Phrasal Verbs – Guide With Examples
Published byat August 17th, 2021 , Revised On August 24, 2023
We use phrasal verbs when there is a need to combine two or more words to describe a specific action. It is easy to make mistakes in phrasal verbs because they are unrelated to the component words they define.
Experts suggest that phrasal verbs should be treated as discrete pieces of vocabulary, which means that you will need to learn them as independent words with a single unit of meaning, similar to many other single-meaning words you memorize.
While we use phrasal verbs in routine in everyday speech, avoid using them in academic writing. Consider replacing them with single-word alternatives if possible to make your paper look more formal.
Phrasal Verbs Definition
A phrasal verb combines two or more words, including a verb (for example, “he walks”) and one preposition (for example, “he walks out”) or more (for example, “he walks out with her”). You will notice the addition of each preposition completely changes the sense of the phrase or sentence.
|Act on||To take action because of something like information received.||The police were ACTING ON a tip from an informer and caught the gang red-handed.|
|Act out||Perform something with actions and gestures.||They ACTED OUT the story on stage.|
|Act up||Behave badly or strangely.||My computer’s ACTING UP; I think I might have a virus.|
Remember that a phrasal verb must be treated as a single unit with a distinct meaning. As you might notice in the above examples, the meaning of the phrasal verb “act up” is entirely different from the verb “act”. Similarly, the phrasal verb “act out” is different from the regular verb “act”.
How to Use Phrasal Verbs
As indicated previously, avoid using phrasal verbs in academic writing. However, because their use is so common in the English language, it is challenging to find their appropriate replacement. Try and substitute them where you can, but if you cannot rephrase or replace all of them, don’t panic. “Trust in” your abilities, “put in” your best effort, and “write down” your phrasal verbs diligently.

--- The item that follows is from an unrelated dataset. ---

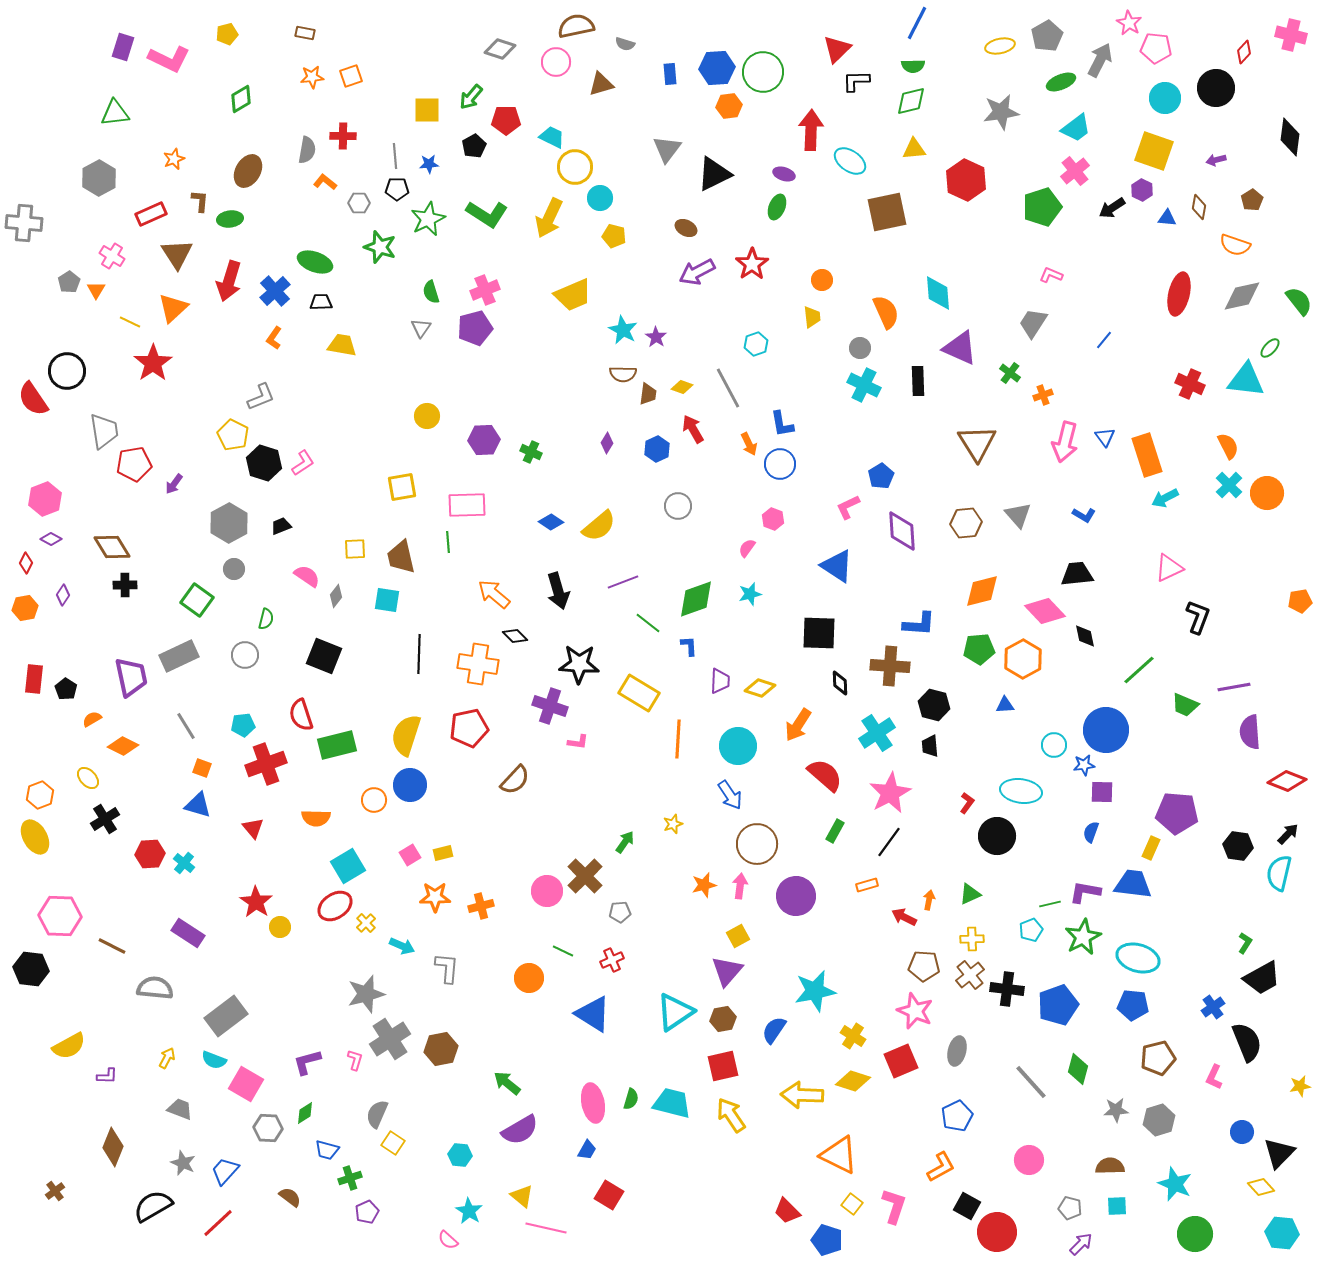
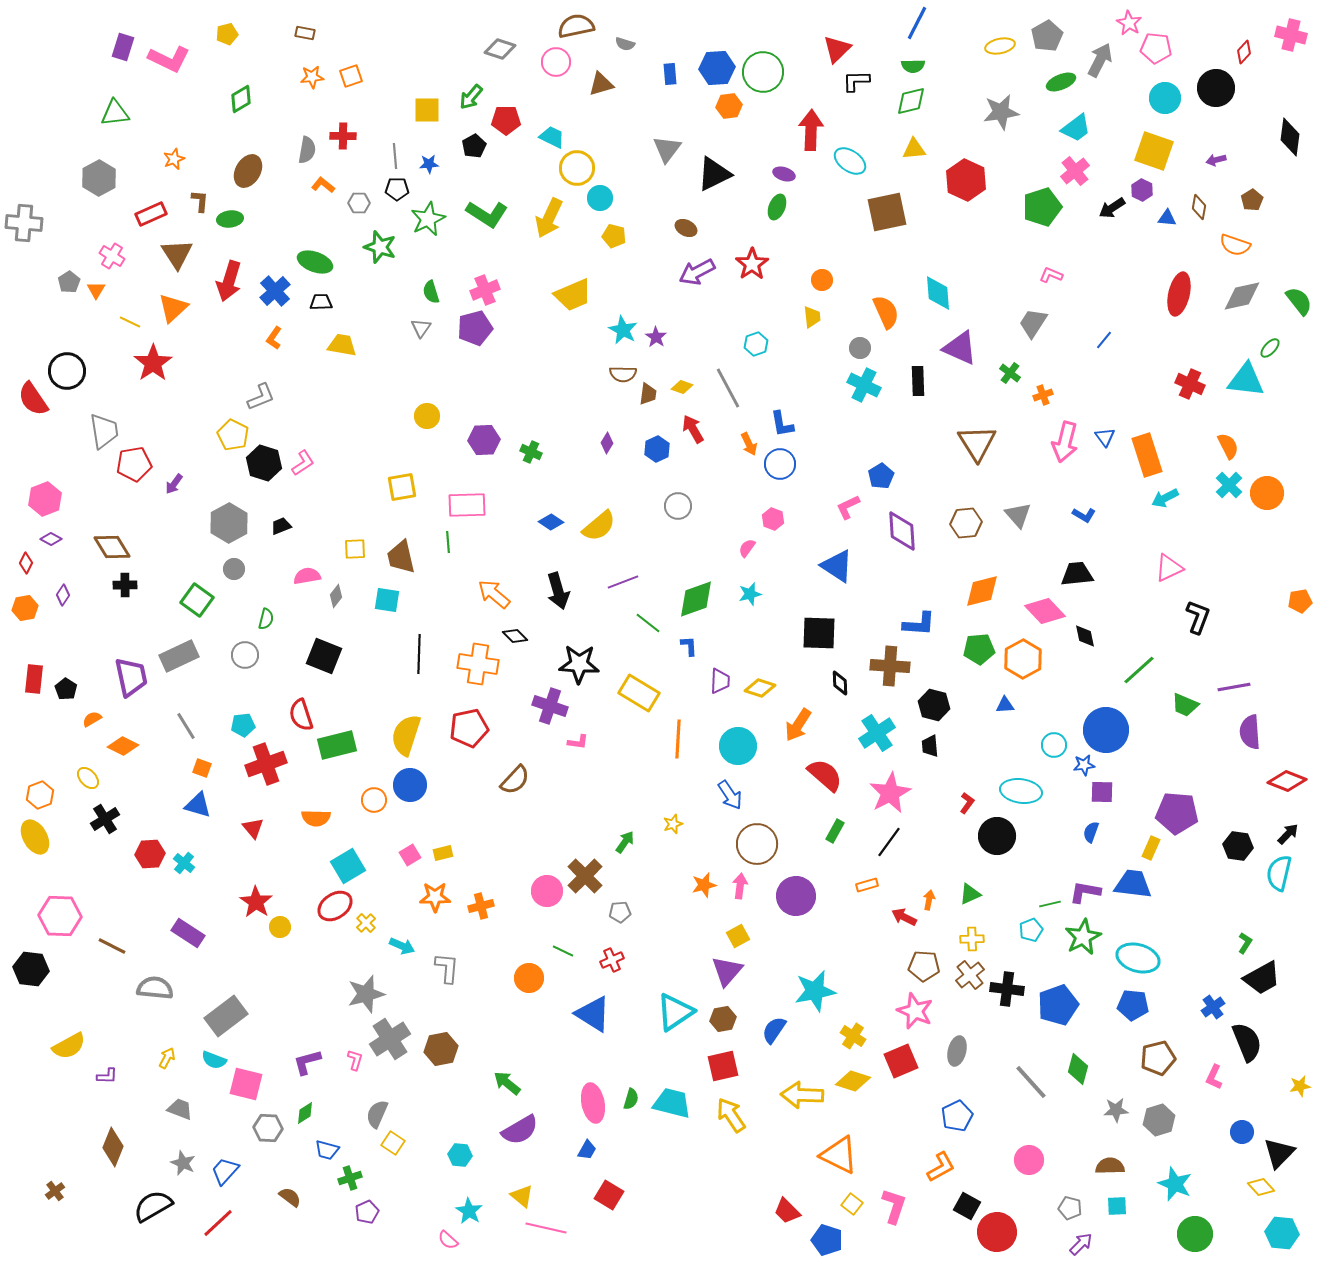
yellow circle at (575, 167): moved 2 px right, 1 px down
orange L-shape at (325, 182): moved 2 px left, 3 px down
pink semicircle at (307, 576): rotated 44 degrees counterclockwise
pink square at (246, 1084): rotated 16 degrees counterclockwise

The use of phrasal verbs in academic writing is not strictly prohibited, though. They do have their uses, and when used correctly, they convey a very casual tone which may be desirable depending on the type of paper you are writing. For example, you can make effective use of phrasal verbs in reflective writing.
Note: You may want to use phrasal verbs for styling purposes only, even though it would be best if you had completely removed them from the text.
How to Separate Phrasal Verbs
You could separate some phrasal verbs by introducing intervening words. However, in most cases, you will see the phrasal verbs must stay together in a sentence to convey the correct meaning to the audience.
It is hard to figure out where a phrasal verb can be separated and where it should stay together because there is no clear rule around this – a good reason to avoid them altogether in academic writing.
One rule that you could apply when separating phrasal verbs is that they can be separated when their object is a pronoun such as “them”, “his”, and “their”.
Example of Phrasal Verbs that Can be Separated
- Take the shirt
- Take off the shirt.
Note that a phrasal verb can be separated only when its object is a pronoun, as mentioned above.
- Take off it
Example of Phrasal Verbs that Cannot Be Separated
- come across
- come well
Frequently Asked Questions
A phrasal verb is a combination of a verb and one or more particles (adverbs or prepositions). It has a unique meaning different from its individual parts and often conveys idiomatic expressions in English. Example: “give up” means to quit or surrender, not just the sum of “give” and “up.”